At 8 weeks a puppy is halfway through its socialization window. Since most people bring home puppies at 8 weeks, I recommend finding a puppy who has already had a head start in socialization. Look for one that has been raised in a home setting with a whelping box that sets the stage for good house training and exposure to different surfaces, people, and sounds. A puppy who has had their socialization started could have been raised by an experienced puppy foster or a reputable breeder. I recommend looking for a puppy that was raised following the Puppy Culture program then continuing socialization when you bring your new puppy home.
What about parvo and other infectious diseases?
According to the American Animal Hospital Association “Puppies born to healthy, properly vaccinated mothers and engaged in an active vaccination program have a low risk of contracting infectious diseases. There is no medical reason to delay puppy classes or social exposure until the vaccination series is completed as long as exposure to sick animals is prohibited, basic hygiene is practiced, and diets are high quality. The risks attendant with missing social exposure far exceed any disease risk.”
You can further limit the risk of infectious disease by choosing a puppy socialization class that uses a parvocidal cleaner like Rescue or bleach-water mixture of 1 part bleach to 30 parts water to clean which will help to ensure that your puppy is safe. Puppy classes that ask for current proof of vaccinations for each puppy and have puppies that are no more than 2.5 weeks apart in age will also decrease risk even further.
Both the AVMA and the AVSAB feature this statement on their website, “Behavioral issues, not infectious diseases, are the number one cause of death for dogs under three years of age.”

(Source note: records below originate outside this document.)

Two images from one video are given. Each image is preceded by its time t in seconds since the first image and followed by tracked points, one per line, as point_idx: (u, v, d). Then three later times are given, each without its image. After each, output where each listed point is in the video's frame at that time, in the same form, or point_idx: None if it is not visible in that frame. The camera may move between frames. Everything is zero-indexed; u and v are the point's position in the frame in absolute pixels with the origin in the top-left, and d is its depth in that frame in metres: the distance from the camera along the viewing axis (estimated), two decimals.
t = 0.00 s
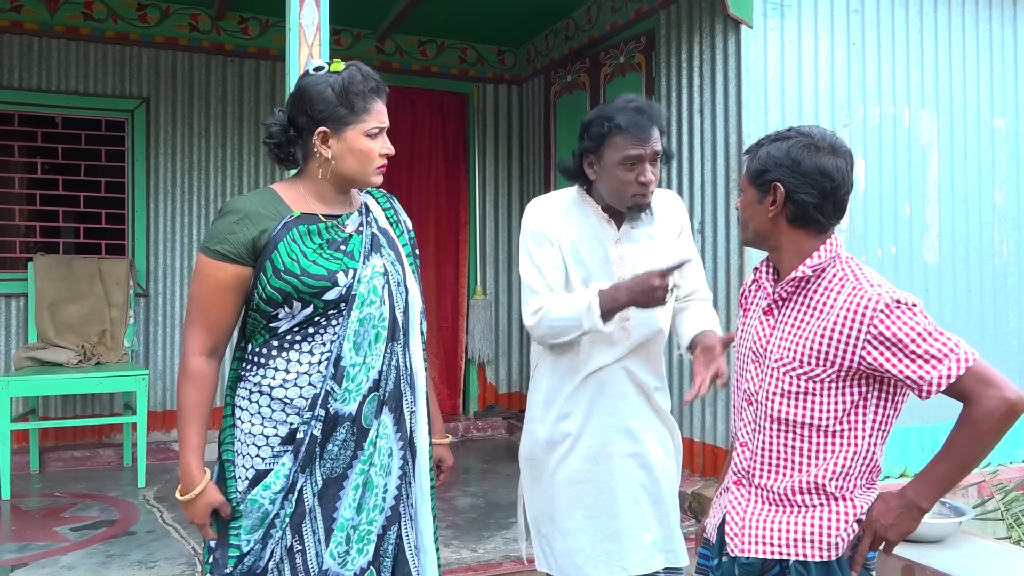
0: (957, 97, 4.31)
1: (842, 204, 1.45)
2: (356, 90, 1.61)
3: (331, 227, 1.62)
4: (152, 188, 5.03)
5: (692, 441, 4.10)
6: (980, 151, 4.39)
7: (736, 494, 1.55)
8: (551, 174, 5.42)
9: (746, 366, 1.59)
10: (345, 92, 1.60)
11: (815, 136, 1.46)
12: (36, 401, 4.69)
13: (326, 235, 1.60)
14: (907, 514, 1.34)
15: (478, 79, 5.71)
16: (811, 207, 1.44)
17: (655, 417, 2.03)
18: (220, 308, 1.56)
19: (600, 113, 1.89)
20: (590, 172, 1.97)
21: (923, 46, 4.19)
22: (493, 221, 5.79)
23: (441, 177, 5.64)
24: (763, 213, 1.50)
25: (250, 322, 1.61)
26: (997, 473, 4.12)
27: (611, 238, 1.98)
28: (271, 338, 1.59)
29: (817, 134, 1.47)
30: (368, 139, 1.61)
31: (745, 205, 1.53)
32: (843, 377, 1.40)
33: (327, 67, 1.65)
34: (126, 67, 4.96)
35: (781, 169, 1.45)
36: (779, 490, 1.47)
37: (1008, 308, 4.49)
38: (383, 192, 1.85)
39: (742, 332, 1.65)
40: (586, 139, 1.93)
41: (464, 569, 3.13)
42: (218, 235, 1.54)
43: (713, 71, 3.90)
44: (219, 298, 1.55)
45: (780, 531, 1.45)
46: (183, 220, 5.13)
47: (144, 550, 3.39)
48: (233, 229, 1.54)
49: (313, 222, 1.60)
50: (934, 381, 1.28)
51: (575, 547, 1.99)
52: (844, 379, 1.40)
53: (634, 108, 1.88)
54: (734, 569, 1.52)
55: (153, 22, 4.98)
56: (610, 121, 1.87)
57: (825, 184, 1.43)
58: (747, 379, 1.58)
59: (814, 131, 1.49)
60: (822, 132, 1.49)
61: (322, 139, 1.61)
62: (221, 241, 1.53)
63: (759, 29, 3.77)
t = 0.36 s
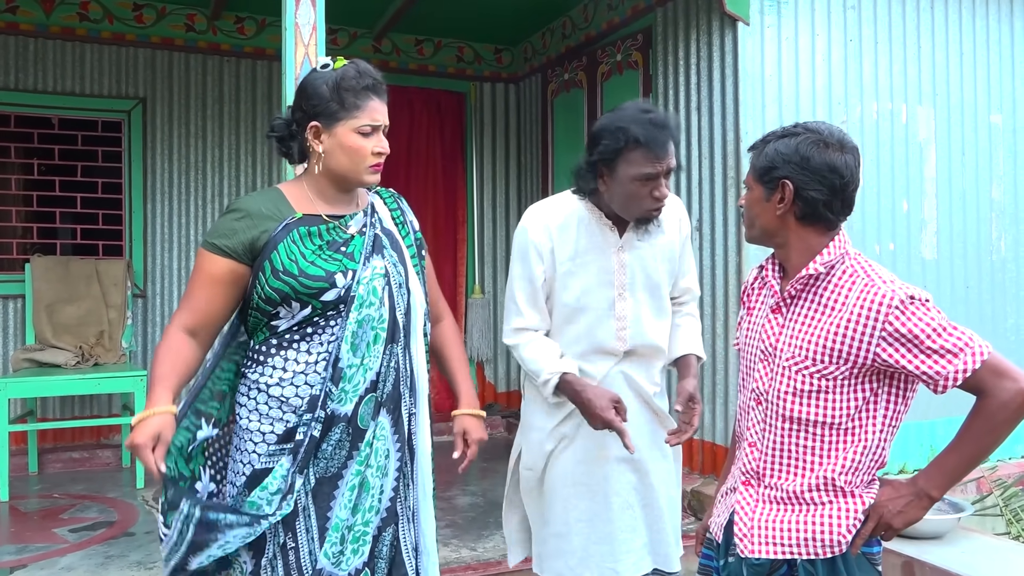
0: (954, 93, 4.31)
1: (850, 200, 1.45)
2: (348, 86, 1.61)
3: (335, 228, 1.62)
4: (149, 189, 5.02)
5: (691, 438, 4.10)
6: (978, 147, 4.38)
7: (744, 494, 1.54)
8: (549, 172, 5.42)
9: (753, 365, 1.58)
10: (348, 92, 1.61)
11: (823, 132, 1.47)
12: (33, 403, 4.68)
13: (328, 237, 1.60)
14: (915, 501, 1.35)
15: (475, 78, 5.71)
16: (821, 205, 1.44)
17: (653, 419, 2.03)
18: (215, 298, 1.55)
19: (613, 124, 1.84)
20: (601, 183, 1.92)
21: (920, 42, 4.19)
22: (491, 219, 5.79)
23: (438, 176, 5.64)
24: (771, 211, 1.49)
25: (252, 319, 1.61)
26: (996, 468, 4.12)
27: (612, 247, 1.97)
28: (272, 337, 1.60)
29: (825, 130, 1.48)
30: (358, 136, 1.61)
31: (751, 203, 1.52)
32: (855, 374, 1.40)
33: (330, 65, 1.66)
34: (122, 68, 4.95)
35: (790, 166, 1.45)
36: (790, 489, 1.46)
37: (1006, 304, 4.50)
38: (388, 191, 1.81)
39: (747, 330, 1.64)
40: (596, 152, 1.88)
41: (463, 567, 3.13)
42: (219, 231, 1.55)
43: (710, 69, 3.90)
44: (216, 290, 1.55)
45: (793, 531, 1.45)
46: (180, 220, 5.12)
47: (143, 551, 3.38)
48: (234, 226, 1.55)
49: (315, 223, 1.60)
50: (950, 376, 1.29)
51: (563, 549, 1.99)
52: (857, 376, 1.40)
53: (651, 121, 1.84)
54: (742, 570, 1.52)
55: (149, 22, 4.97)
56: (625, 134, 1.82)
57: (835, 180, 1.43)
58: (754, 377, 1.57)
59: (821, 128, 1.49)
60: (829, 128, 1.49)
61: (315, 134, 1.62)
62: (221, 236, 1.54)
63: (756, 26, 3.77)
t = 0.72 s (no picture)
0: (950, 89, 4.31)
1: (856, 195, 1.45)
2: (312, 86, 1.62)
3: (331, 227, 1.62)
4: (145, 188, 5.02)
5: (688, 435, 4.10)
6: (973, 144, 4.39)
7: (758, 493, 1.54)
8: (545, 170, 5.42)
9: (764, 364, 1.58)
10: (348, 93, 1.62)
11: (826, 127, 1.46)
12: (29, 403, 4.67)
13: (320, 235, 1.60)
14: (931, 507, 1.35)
15: (471, 76, 5.70)
16: (827, 200, 1.44)
17: (645, 421, 2.02)
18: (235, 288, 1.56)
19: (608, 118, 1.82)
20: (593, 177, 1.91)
21: (916, 39, 4.19)
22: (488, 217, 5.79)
23: (435, 174, 5.63)
24: (776, 208, 1.49)
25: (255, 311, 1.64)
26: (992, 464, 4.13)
27: (602, 241, 1.96)
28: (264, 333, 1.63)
29: (828, 125, 1.47)
30: (317, 139, 1.61)
31: (756, 201, 1.53)
32: (867, 372, 1.40)
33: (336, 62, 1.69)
34: (117, 67, 4.93)
35: (795, 163, 1.45)
36: (803, 488, 1.47)
37: (1001, 300, 4.50)
38: (398, 190, 1.74)
39: (757, 329, 1.64)
40: (589, 144, 1.88)
41: (461, 566, 3.13)
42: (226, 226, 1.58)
43: (706, 65, 3.89)
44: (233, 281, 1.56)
45: (807, 531, 1.45)
46: (176, 220, 5.11)
47: (140, 551, 3.38)
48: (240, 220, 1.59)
49: (315, 221, 1.61)
50: (960, 375, 1.29)
51: (555, 548, 1.98)
52: (868, 374, 1.40)
53: (647, 115, 1.81)
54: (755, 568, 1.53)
55: (143, 21, 4.96)
56: (619, 128, 1.81)
57: (841, 176, 1.43)
58: (765, 377, 1.57)
59: (824, 122, 1.48)
60: (834, 124, 1.48)
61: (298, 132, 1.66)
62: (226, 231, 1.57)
63: (752, 22, 3.76)
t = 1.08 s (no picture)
0: (943, 84, 4.32)
1: (846, 187, 1.45)
2: (301, 84, 1.64)
3: (327, 220, 1.62)
4: (138, 184, 5.00)
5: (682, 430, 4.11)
6: (966, 138, 4.40)
7: (750, 488, 1.54)
8: (539, 166, 5.42)
9: (756, 357, 1.58)
10: (331, 89, 1.62)
11: (814, 120, 1.46)
12: (23, 400, 4.66)
13: (313, 228, 1.60)
14: (922, 505, 1.36)
15: (465, 71, 5.70)
16: (817, 192, 1.44)
17: (635, 416, 2.02)
18: (228, 289, 1.62)
19: (595, 109, 1.83)
20: (581, 169, 1.91)
21: (909, 33, 4.20)
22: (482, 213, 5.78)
23: (428, 170, 5.63)
24: (767, 202, 1.50)
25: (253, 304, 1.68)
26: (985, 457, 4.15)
27: (591, 237, 1.96)
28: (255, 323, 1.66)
29: (816, 118, 1.47)
30: (305, 135, 1.62)
31: (746, 196, 1.52)
32: (858, 365, 1.40)
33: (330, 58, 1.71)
34: (109, 62, 4.91)
35: (784, 156, 1.45)
36: (795, 482, 1.47)
37: (994, 294, 4.51)
38: (403, 188, 1.73)
39: (748, 323, 1.64)
40: (579, 136, 1.87)
41: (455, 560, 3.13)
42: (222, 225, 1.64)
43: (699, 60, 3.89)
44: (226, 282, 1.62)
45: (800, 524, 1.45)
46: (170, 216, 5.10)
47: (134, 548, 3.37)
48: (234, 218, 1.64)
49: (311, 214, 1.62)
50: (949, 368, 1.29)
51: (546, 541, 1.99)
52: (860, 367, 1.41)
53: (635, 105, 1.82)
54: (749, 563, 1.53)
55: (135, 17, 4.94)
56: (608, 119, 1.81)
57: (830, 168, 1.43)
58: (757, 370, 1.57)
59: (812, 115, 1.48)
60: (822, 116, 1.49)
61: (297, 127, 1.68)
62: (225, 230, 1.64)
63: (745, 17, 3.76)
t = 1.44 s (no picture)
0: (936, 80, 4.33)
1: (819, 184, 1.47)
2: (297, 81, 1.64)
3: (324, 214, 1.63)
4: (131, 180, 4.99)
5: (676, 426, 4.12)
6: (959, 134, 4.41)
7: (722, 478, 1.55)
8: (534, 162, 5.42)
9: (729, 350, 1.59)
10: (324, 85, 1.62)
11: (789, 118, 1.48)
12: (17, 396, 4.65)
13: (307, 222, 1.61)
14: (888, 497, 1.39)
15: (459, 67, 5.69)
16: (792, 187, 1.45)
17: (619, 412, 2.00)
18: (231, 287, 1.66)
19: (565, 110, 1.82)
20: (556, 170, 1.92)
21: (902, 29, 4.20)
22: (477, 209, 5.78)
23: (423, 166, 5.62)
24: (743, 197, 1.50)
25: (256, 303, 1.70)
26: (978, 452, 4.17)
27: (572, 233, 1.98)
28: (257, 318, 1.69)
29: (790, 117, 1.49)
30: (300, 132, 1.62)
31: (722, 192, 1.52)
32: (826, 356, 1.42)
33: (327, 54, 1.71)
34: (101, 58, 4.90)
35: (760, 152, 1.45)
36: (765, 471, 1.48)
37: (987, 290, 4.53)
38: (401, 183, 1.72)
39: (721, 318, 1.65)
40: (551, 138, 1.87)
41: (450, 556, 3.13)
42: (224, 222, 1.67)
43: (694, 56, 3.89)
44: (229, 281, 1.65)
45: (770, 513, 1.46)
46: (163, 212, 5.08)
47: (129, 544, 3.37)
48: (235, 216, 1.66)
49: (308, 209, 1.64)
50: (913, 359, 1.32)
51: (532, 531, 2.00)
52: (828, 359, 1.42)
53: (603, 105, 1.81)
54: (723, 554, 1.53)
55: (128, 12, 4.92)
56: (577, 119, 1.80)
57: (804, 165, 1.44)
58: (729, 362, 1.58)
59: (786, 115, 1.50)
60: (794, 115, 1.50)
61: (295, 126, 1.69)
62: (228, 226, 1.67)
63: (739, 13, 3.76)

If you are dreaming of an ideal family dog early puppyhood is the time to start.
Here are some safe ways to start socializing your puppy during early puppyhood.

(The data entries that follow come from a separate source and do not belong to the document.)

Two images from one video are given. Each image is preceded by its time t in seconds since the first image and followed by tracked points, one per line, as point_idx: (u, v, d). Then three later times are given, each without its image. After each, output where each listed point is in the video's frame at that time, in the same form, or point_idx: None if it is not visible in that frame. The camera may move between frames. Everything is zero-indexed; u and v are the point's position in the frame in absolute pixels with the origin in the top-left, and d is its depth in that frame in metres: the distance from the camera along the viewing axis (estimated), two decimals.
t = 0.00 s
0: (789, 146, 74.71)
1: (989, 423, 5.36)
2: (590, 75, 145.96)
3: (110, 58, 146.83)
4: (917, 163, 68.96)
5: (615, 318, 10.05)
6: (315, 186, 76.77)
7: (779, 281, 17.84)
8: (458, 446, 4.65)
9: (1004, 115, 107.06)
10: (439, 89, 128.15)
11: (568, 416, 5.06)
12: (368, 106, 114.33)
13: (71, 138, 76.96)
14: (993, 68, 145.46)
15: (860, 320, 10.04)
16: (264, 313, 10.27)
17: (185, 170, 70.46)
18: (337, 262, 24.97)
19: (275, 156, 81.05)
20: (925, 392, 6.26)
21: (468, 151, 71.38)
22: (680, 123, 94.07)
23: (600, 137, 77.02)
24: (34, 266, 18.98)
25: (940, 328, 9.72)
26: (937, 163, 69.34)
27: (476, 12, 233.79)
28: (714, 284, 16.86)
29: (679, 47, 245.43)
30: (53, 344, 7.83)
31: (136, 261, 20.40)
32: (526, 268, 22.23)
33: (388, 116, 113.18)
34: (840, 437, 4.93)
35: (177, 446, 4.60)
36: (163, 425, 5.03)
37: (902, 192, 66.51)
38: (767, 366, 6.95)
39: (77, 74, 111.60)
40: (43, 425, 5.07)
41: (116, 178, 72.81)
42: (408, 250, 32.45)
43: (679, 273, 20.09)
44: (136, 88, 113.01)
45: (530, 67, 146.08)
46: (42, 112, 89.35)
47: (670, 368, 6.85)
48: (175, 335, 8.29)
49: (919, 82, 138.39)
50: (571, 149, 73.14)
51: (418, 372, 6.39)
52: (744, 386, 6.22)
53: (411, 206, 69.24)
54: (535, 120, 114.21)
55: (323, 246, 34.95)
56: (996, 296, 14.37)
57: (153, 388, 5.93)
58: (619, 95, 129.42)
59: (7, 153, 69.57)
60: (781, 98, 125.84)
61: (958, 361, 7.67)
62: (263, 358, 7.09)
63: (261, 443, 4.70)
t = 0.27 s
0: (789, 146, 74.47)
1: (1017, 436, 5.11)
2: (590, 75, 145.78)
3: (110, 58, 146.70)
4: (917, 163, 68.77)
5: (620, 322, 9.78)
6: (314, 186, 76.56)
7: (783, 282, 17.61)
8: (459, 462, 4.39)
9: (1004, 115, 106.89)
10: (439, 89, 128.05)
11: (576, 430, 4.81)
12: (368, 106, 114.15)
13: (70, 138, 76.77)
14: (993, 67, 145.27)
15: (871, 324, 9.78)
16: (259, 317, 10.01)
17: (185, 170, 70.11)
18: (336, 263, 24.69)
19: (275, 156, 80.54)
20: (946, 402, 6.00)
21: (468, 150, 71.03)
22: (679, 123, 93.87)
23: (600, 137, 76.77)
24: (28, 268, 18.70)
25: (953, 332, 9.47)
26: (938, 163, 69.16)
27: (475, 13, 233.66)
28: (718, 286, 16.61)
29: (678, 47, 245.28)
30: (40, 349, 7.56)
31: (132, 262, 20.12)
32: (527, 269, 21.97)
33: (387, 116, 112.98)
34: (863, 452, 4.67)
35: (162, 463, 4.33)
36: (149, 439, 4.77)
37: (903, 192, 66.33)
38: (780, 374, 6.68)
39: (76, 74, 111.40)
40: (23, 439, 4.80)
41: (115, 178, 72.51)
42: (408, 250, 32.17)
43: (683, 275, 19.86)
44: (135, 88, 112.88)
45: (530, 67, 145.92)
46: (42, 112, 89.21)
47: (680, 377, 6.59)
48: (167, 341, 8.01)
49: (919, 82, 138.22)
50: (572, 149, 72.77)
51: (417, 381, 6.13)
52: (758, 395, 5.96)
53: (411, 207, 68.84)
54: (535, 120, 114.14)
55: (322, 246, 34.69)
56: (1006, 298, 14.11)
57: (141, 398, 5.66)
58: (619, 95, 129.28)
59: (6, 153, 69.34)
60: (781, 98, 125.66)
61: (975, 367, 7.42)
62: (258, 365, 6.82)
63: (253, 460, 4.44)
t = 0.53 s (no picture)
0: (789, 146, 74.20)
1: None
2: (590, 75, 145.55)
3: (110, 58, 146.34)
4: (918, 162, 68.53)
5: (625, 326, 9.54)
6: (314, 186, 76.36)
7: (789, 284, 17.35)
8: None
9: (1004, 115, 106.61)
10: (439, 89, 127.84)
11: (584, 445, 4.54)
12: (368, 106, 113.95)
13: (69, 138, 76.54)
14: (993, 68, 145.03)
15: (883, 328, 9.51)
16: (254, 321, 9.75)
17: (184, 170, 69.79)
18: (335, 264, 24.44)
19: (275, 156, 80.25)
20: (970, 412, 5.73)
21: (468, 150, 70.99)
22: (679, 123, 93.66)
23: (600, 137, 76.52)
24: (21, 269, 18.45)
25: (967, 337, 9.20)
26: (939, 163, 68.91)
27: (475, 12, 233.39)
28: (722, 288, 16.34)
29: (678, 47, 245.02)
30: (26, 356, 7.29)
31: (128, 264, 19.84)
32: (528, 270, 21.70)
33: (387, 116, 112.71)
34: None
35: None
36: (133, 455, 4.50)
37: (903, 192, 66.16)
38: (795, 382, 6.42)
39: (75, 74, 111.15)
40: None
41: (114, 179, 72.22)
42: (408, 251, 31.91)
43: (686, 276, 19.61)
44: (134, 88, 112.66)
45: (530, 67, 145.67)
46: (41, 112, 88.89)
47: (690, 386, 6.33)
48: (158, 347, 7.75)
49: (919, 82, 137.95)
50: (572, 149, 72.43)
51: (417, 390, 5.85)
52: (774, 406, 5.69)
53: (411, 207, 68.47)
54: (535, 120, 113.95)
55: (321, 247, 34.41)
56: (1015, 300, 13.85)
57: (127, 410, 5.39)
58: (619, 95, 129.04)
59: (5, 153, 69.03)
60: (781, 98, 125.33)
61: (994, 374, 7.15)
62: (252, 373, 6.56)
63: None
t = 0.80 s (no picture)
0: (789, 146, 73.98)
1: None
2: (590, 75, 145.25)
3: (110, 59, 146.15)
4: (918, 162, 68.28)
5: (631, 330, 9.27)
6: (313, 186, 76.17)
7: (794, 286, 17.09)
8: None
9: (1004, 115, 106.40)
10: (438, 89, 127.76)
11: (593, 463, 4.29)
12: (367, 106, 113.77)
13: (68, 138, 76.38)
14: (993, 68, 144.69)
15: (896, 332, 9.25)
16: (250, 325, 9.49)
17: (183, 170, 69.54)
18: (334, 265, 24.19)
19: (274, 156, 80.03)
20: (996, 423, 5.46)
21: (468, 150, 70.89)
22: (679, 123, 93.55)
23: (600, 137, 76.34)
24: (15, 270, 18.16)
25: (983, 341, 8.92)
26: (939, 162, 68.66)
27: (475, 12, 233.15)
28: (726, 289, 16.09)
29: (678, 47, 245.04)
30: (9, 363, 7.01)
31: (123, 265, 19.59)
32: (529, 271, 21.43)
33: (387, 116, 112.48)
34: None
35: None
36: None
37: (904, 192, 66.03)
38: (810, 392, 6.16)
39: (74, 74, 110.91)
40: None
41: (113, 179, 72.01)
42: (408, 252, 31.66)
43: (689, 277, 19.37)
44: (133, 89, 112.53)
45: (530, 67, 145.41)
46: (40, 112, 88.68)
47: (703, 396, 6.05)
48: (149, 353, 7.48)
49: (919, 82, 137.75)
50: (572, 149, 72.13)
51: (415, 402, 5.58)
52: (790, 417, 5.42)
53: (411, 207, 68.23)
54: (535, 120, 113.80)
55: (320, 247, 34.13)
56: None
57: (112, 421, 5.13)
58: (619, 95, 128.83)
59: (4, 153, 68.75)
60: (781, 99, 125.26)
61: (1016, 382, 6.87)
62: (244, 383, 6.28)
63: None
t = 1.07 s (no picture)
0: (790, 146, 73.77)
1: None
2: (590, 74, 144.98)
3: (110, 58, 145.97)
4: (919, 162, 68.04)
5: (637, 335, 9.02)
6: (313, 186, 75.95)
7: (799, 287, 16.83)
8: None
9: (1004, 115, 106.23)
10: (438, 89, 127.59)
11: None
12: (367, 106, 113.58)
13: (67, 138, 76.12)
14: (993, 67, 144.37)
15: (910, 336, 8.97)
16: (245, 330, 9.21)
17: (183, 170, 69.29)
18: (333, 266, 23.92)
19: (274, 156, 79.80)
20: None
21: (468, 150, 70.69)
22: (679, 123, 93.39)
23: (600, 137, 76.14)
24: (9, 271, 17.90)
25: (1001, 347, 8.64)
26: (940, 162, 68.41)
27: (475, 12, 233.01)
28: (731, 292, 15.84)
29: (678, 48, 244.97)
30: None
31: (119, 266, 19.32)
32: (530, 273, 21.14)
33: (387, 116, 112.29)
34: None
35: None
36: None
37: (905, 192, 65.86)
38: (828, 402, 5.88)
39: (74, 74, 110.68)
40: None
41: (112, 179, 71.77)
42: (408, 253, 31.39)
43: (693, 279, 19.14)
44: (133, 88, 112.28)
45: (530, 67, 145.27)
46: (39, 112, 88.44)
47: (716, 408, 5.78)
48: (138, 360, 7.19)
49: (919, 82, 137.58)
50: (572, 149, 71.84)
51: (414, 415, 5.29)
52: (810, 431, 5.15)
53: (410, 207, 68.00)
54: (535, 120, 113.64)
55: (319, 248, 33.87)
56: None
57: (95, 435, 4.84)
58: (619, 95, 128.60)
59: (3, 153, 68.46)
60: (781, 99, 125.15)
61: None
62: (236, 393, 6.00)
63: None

- Puppy socialization classes that check vaccines and have good cleaning procedures are the safest and most effective way to socialize your puppy.
- Invite friends over to the house to meet the puppy. Welcome children as well, but have a rule that they stay sitting. If the puppy jumps on them or uses their teeth they can stand up and ignore the puppy. Playpens are great for this. Be sure not to overwhelm the puppy. In my experience, it is ideal to teach both puppies and children to be calm in each other’s presence.
- Take your puppy for a car ride and let them watch other people, bikes, dogs, and children out in the world.
- Use a stroller to keep your puppy off the ground. Take the puppy to places like outdoor malls, walking paths, and other locations you might want to enjoy with your puppy in the future. If you are using a stroller to socialize your new puppy it’s important that you don’t allow people or dogs to approach. Allowing them to approach the confined puppy may cause the puppy to feel unable to get away.
- Take your puppy to a café and use a mat as a barrier between the ground and your puppy.